Total Updates: 4300 (-0.863290064203992, 0.2966578678995444)

We see that the gradient method has iterated over 430 times to update the coefficients. Notice that it is important to set the right tolerance and learning right that will lead to convergence otherwise, gradients can explode to infinity.

Making Predictions

With our parameters estimated, we can now predict and plot our prediction against our data to determine how well we have done.

def prediction(alpha, beta, feature):
    return round( alpha + beta*feature, 3)

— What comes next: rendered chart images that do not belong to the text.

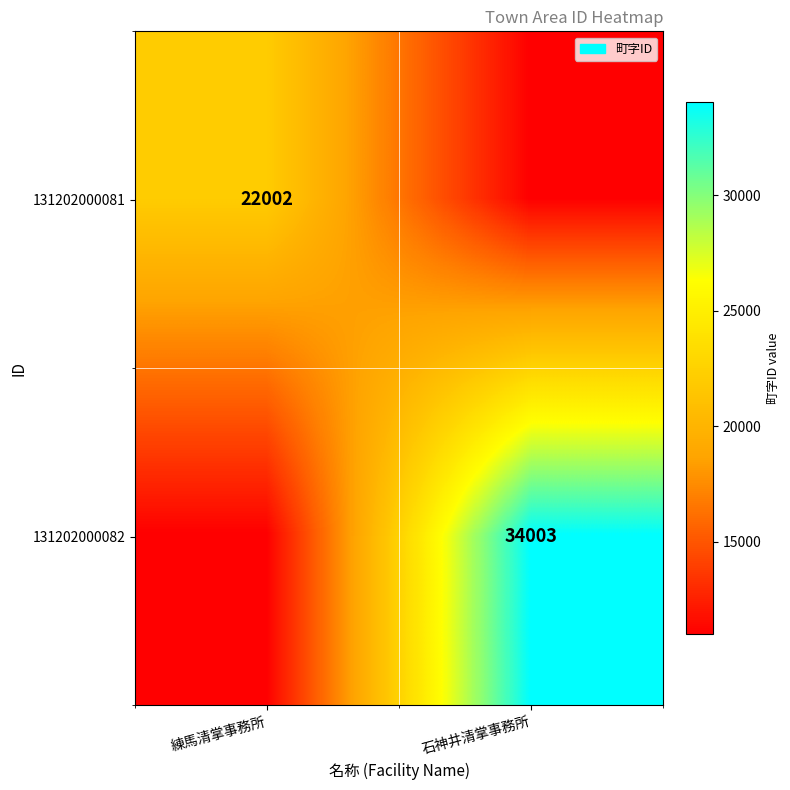

How many categories are shown in the chart?

2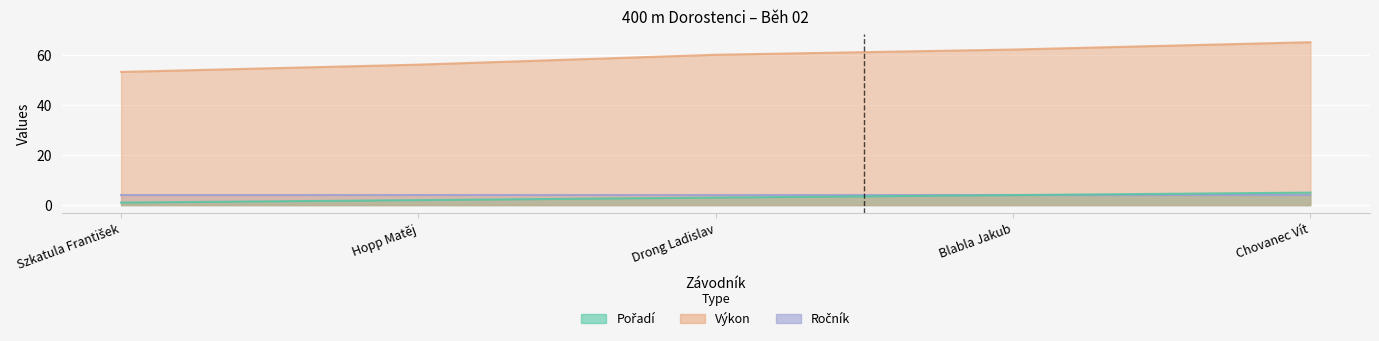

True or false: Výkon and Pořadí cross at least once.

False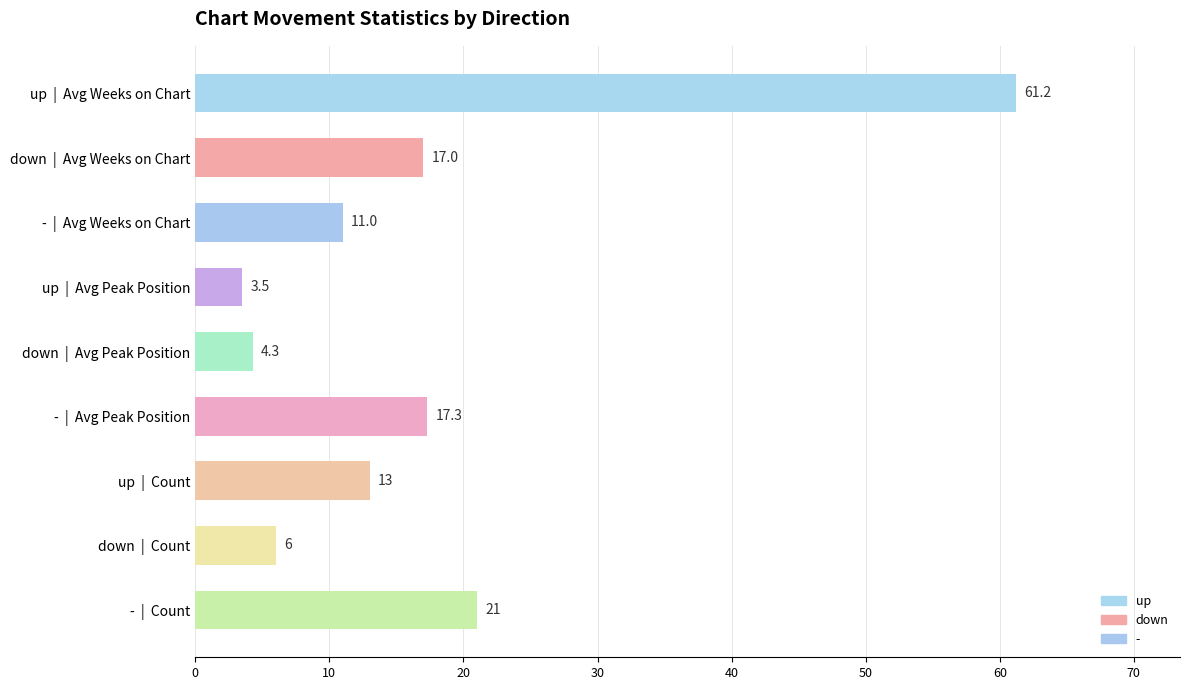

Reading top to bottom, transcribe all the data shown in this chart.

up  |  Avg Weeks on Chart=61.2	down  |  Avg Weeks on Chart=17.0	-  |  Avg Weeks on Chart=11.0	up  |  Avg Peak Position=3.5	down  |  Avg Peak Position=4.3	-  |  Avg Peak Position=17.3	up  |  Count=13.0	down  |  Count=6.0	-  |  Count=21.0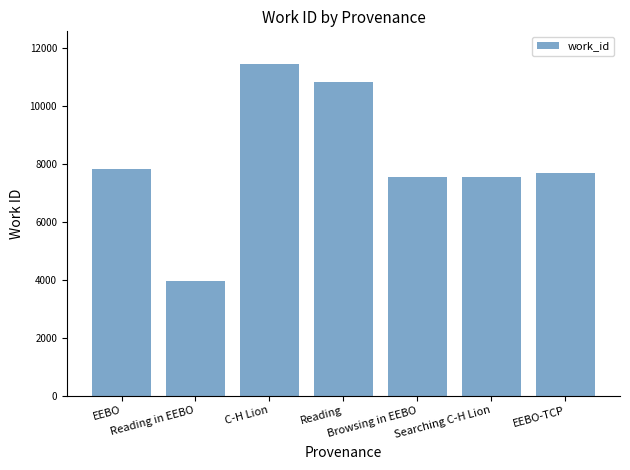

What is the change in value from EEBO to Reading?

+3021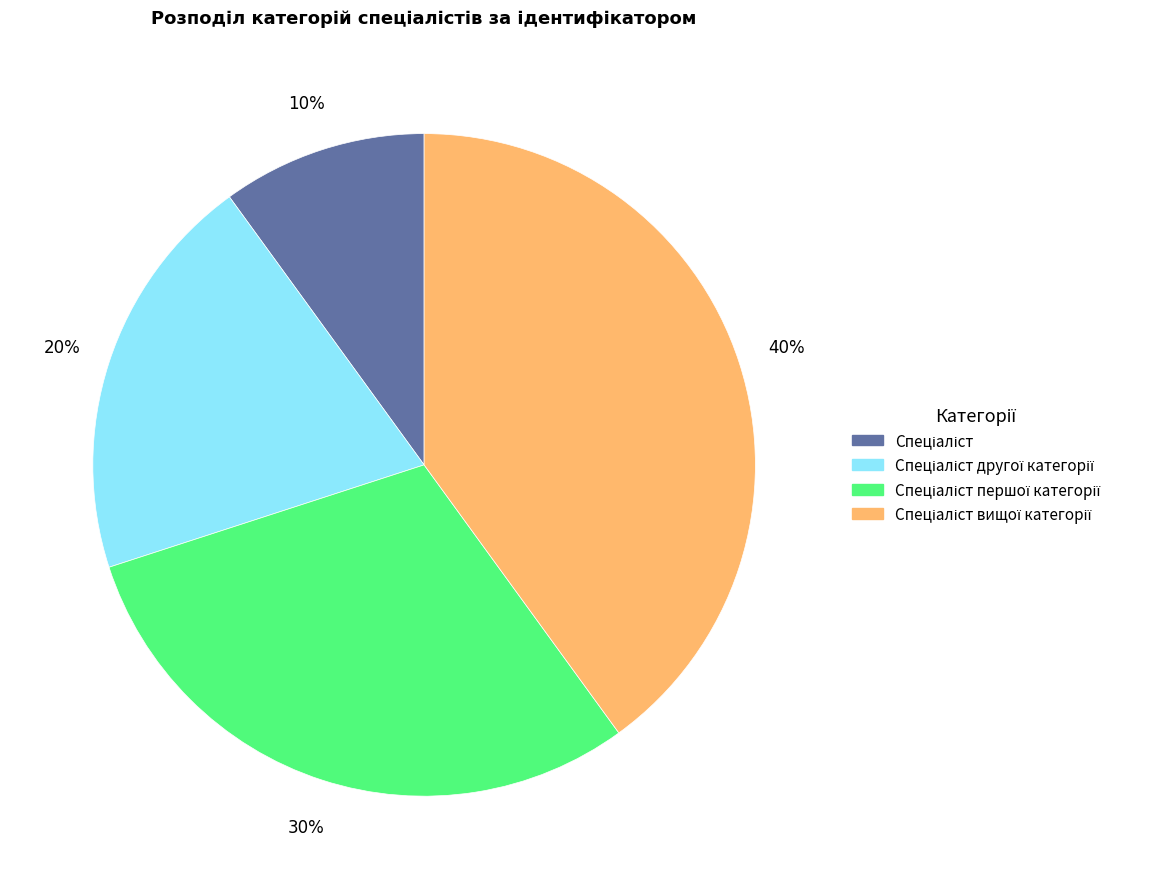

To the nearest percent, what is the average slice percentage?

25%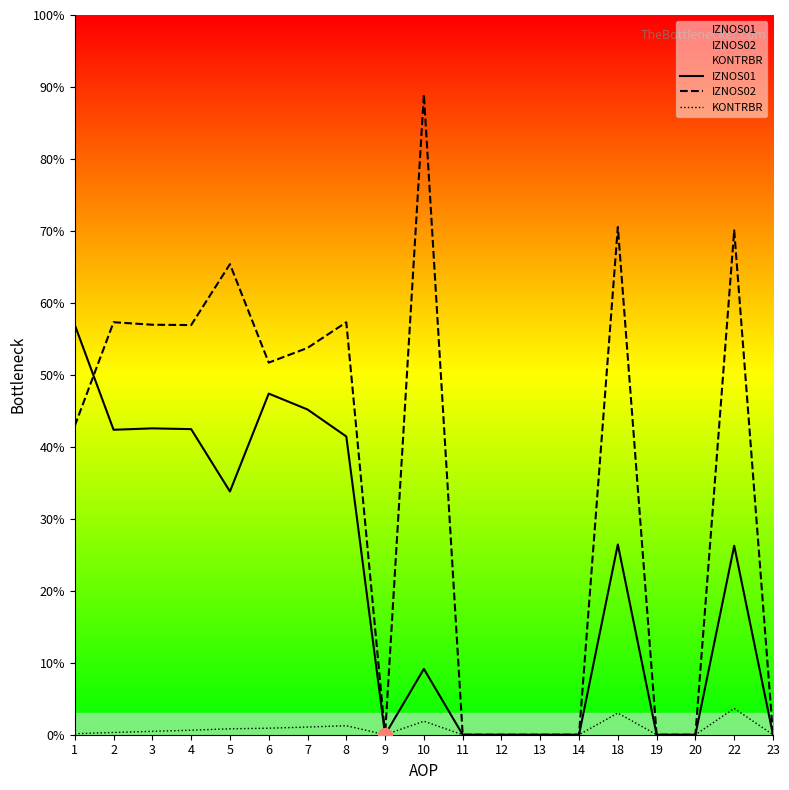

How many lines are shown in the chart?

3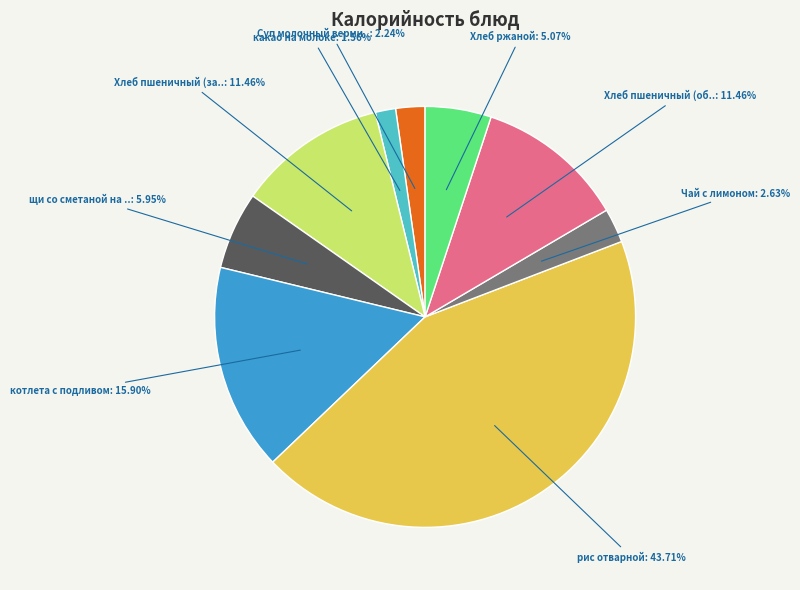

How many segments does this pie chart have?

9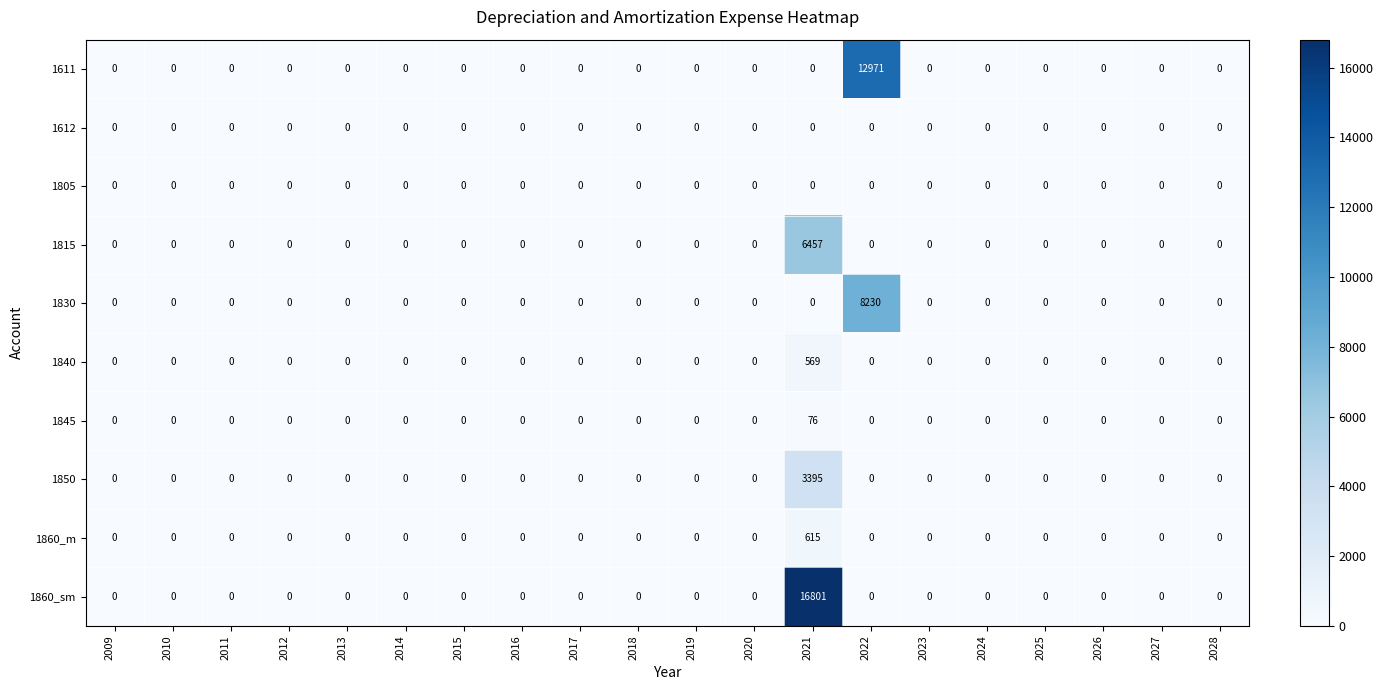

Is the value of 1860_sm at 2025 greater than the value of 1815 at 2021?

No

preds = prediction(alpha, beta, x)

Regression Plot

With our predictions computed, we can now visualize the predictions against the actual observation to see how our model has performed.

plt.figure(figsize=(8,6))
_ = plt.scatter(x, y)
plt.plot(x, preds)
plt.xlabel('inputs'); plt.ylabel('target variable')
plt.title('X and Y Scatter Plot')

Goodness of Fit: R-Squared

Finally, we can compute the R-squared to contextualize how much variation of target variable y is explained by our model. This also informs us how good our model fits the data

def r_squared(target, prediction):
    ssr = np.sum( (prediction - np.mean(target))**2  )
    sst = np.sum( (target - np.mean(target))**2 )
    return round(100 * ssr/sst , 2)

r_sq = r_squared(y, preds)
r_sq

93.04

That is a pretty good fit. 93.04% of the variation in the data can be explained in our model. But of course, this is a simple and well-defined problem.

There are a few challenges when implementing the gradient descent method and the biggest one is determining the learning rate. Try this on your date with different learning rates and see what the results turn out. We will cover learning rates in another section.